L’iconografia di Giuseppe segue logicamente lo sviluppo della devozione al santo, che non è antica. Inutilmente lo si cercherà nell’enciclopedica Legenda aurea. E nelle Meditationes dello Pseudo-Bonaventura, libro francescano di enorme diffusione alla fine del Medioevo, ci si limita ad accennare a «quel santo vecchietto di Giuseppe». Giotto, sebbene abbia rinnovato la scena della natività, tratta Giuseppe ancora in quel modo.

La prima grande spinta alla devozione la dà Jean Gerson nel Quattrocento. Umanista e rettore della Sorbona, scrisse Consideration sur Saint Joseph e predicò vari sermoni sul santo al Concilio di Costanza. Anche san Bernardino da Siena e Pierre d’Ailly collaborarono alla diffusione di una devozione specifica. E naturalmente le sacre rappresentazioni sul Natale, patrimonio francescano. Le Rivelazioni di santa Brigida, pubblicate per la prima volta a Lubecca nel 1492 e lette da tutta la cristianità occidentale, presentano un Giuseppe che va in cerca di lume, di fuoco, di cibo.

E la figura comincia ad acquistare tratti umani definiti, tipologie innovative, che ne accentuano il ruolo di padre putativo, educatore, intercessore e patrono. Sisto IV (1471-1484) ne introdusse il culto istituendo la festa del 19 marzo. Gregorio XV, nel 1621, decretò la festa tra quelle comandate. Sussistevano le condizioni per uno sviluppo delle raffigurazioni artistiche.

Chiese, confraternite, compagnie d’arti e mestieri, istituti religiosi, e anche privati vollero dotarsi di opere d’arte per la loro devozione o patrocinio. Si sviluppano così due filoni iconografici, uno con la Santa Famiglia dove Giuseppe è coprotagonista, l’altro con scene di lavoro a Nazaret. Della prima si può ricordare la precoce xilografia di Dürer (1498 ca), dove in un paesaggio aperto Maria mostra il Bambino mentre Giuseppe, abbigliato come un paesano nordico, veglia un po’ indietro. È la famosa Sacra Famiglia con le tre lepri.

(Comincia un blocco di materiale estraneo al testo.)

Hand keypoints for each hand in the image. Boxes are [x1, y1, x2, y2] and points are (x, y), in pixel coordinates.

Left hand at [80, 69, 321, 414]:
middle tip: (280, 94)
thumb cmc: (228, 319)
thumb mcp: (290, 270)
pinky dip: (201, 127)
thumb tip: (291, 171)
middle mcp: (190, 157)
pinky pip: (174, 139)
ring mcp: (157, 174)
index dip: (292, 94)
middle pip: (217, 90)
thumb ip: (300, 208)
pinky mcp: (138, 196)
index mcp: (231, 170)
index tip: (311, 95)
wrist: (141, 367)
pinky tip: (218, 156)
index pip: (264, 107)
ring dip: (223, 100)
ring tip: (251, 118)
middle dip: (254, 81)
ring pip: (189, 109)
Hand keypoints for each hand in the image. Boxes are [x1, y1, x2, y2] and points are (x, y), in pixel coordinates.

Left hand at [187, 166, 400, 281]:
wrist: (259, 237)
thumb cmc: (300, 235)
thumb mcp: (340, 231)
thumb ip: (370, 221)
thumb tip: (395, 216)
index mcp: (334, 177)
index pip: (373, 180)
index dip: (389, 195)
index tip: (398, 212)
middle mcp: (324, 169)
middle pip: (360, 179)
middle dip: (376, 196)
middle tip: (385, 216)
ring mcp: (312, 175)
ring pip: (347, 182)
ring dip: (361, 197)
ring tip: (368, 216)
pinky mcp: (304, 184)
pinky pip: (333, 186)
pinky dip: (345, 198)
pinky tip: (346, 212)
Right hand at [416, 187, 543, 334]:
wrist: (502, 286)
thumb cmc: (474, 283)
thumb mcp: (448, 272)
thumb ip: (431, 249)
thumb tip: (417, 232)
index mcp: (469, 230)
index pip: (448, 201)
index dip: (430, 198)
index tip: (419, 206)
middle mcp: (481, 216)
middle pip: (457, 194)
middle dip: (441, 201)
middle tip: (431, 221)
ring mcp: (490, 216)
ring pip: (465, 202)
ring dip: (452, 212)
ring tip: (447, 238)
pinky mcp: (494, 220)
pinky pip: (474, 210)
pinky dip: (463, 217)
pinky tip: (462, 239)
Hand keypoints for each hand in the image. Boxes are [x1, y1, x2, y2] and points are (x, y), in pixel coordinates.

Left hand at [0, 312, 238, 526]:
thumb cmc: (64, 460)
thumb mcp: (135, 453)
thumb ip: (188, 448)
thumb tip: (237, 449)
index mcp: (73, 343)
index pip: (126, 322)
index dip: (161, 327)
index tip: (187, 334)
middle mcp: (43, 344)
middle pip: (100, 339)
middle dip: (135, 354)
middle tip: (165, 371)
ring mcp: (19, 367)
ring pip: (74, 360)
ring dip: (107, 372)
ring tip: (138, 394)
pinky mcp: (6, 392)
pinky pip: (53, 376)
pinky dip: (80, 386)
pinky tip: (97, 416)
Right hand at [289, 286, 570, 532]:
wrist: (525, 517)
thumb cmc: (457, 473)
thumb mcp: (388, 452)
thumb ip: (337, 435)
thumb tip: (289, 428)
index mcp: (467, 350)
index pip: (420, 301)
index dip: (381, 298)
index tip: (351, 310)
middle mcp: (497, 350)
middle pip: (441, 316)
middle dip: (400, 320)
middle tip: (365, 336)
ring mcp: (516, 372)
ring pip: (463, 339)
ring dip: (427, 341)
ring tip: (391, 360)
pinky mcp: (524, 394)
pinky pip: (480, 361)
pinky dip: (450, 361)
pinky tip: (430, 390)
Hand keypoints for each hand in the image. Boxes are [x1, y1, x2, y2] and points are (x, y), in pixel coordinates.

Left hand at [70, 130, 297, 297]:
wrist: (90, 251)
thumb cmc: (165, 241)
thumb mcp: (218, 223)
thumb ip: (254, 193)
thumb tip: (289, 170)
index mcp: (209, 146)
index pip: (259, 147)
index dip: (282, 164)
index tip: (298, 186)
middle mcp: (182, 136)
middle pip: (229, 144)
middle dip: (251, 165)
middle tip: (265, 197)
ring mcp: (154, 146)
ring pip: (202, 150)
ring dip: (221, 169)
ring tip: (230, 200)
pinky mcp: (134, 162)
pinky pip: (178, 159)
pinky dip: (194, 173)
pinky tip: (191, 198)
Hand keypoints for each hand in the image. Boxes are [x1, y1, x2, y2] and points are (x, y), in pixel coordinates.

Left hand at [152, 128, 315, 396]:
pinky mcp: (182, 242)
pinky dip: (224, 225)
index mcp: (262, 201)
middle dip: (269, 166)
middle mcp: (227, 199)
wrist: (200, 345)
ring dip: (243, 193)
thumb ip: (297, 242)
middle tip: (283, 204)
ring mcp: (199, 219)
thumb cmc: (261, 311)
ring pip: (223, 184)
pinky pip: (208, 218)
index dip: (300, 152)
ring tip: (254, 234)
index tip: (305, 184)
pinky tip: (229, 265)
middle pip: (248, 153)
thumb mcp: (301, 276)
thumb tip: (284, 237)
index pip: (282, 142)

Dalla seconda metà del Cinquecento fioriranno le immagini di Giuseppe da solo o con il Bambino (in braccio o per mano). Sarà la Spagna post tridentina a dare la maggior prova della devozione trasformata in arte, in quella imagineria che da Siviglia a Valladolid produsse sculture lignee di altissima qualità e forte impatto, da Juan Martínez Montañés ad Alonso Cano.

Per la composizione della Santa Famiglia non si può ignorare la tela di Murillo conservata alla National Gallery di Londra, che raffigura in modo commovente la Trinità del Cielo e la "trinità" della terra. Nei dipinti di Murillo, come in genere nella Spagna dell’epoca, Giuseppe non è più vecchio, ma uomo pieno di vigore. Era crescente la devozione al Santo sotto l’impulso di un personaggio come Teresa d’Avila.

Nel Settecento subentra un aspetto particolare della devozione: considerare il transito di Giuseppe. Lo s’immagina morente tra l’amore di Maria e di Gesù, patrono così della buona morte. Si moltiplicano i dipinti con questo soggetto, anche per tutto l’Ottocento, ma non sono opere di particolare qualità.

Negli ultimi tempi si è verificato un veloce crescendo magisteriale sulla figura di Giuseppe: nel 1870 Pio IX lo proclamò patrono della Chiesa universale. Leone XIII scrisse la prima enciclica interamente riguardante il Santo: la Quamquam pluries, del 1889. Nel 1921, Benedetto XV estese la festa della Sacra Famiglia a tutta la Chiesa. In questo clima nacquero alcune opere importanti, come Cristo nella casa di suoi genitori di John Everett Millais, dipinto nel 1850 e conservato alla Tate Gallery. Raffigura la bottega di Giuseppe con tutta la famiglia al lavoro, insieme ad alcuni garzoni. Opera eccellente, piena di una commozione giocata con la luce. Oppure la versione del tema affrescata da Modesto Faustini a Loreto nel 1890.